Required work: Using the poker post, list every poker hand that is named by its standard term, such as a full house or a straight.

::: Supplied text :::

WOW!--Buzz, you really said a mouthfull, and I do not want to disagree with any of it. I do , however, want to make a couple of misc comments


there are some more conservative players that never raise before the flop because it is so easy for the flop to totally miss even the very best hand.


with that many seeing the flop you can generally count on someone having the best possible hand...the guy raising and reraising probably flopped nut low, so you will not win that


your two pair are allmost certain to be beaten...some of that big bunch who saw the flop possibly made a set, if not that it is very likely that there is one or more hands holding an ace with 2 or 3 face cards, so since the last two cards were both face cards, your 2 pair has very little chance


I feel that in long run you will be better off to muck after the flop unless it is free to see the turn.

There is something wrong with your logic here. If it's a loose game, that doesn't imply that all the other limpers have an A23 with you, in fact, rather the opposite. Turn the 8 into another Ace: do you now figure, "7 limpers ahead of me, they must all have an Ace so my Ace's are dead too?"

::: Information provided :::

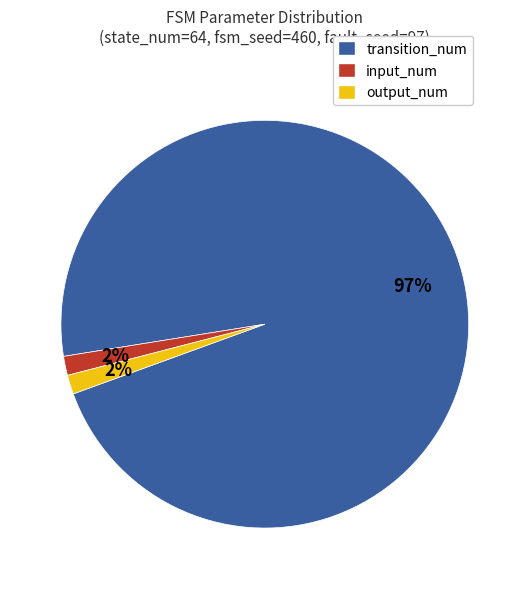

What percentage is the input_num slice, to the nearest percent?

2%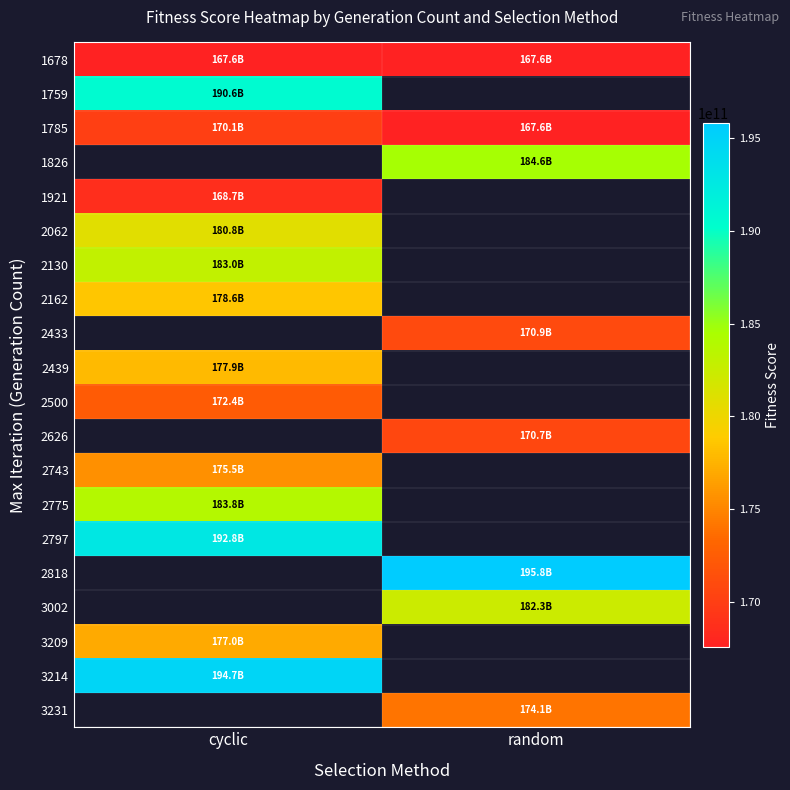

The 2797 series shows 346682119671.5 at cyclic. True or false?

False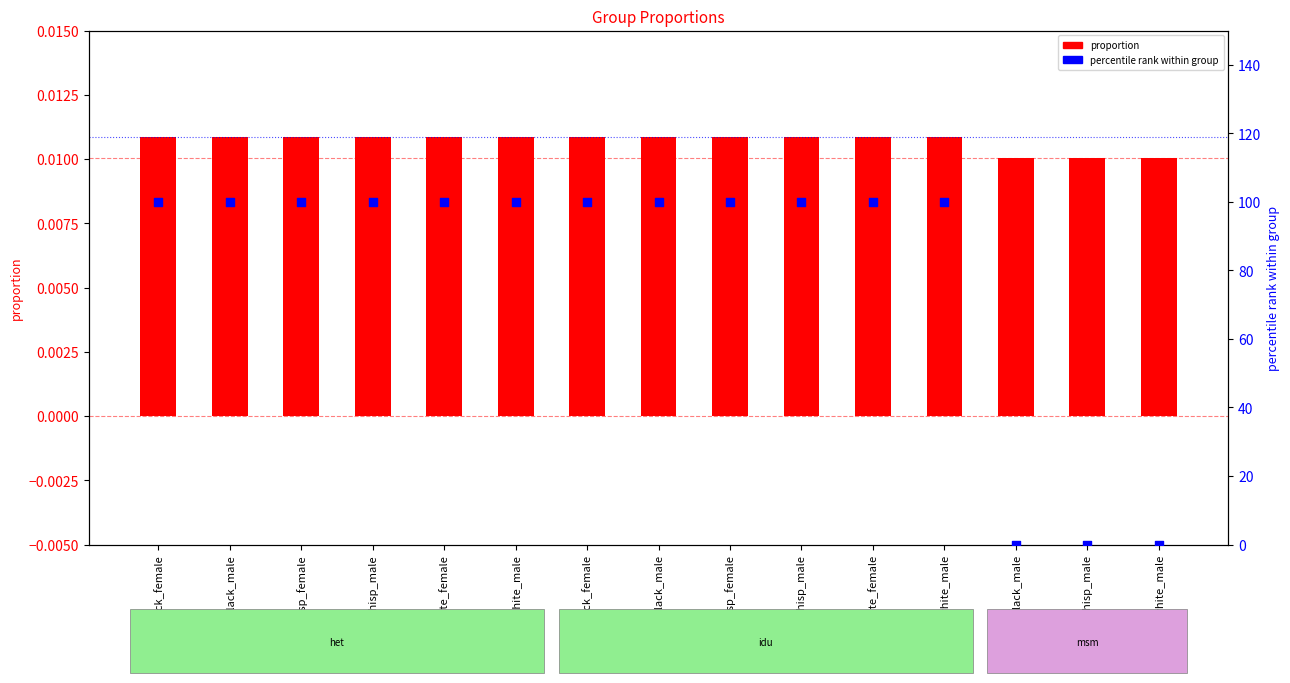

Which series has the largest total across all categories?

percentile rank within group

:::

Final answer:
- nut low
- two pair
- set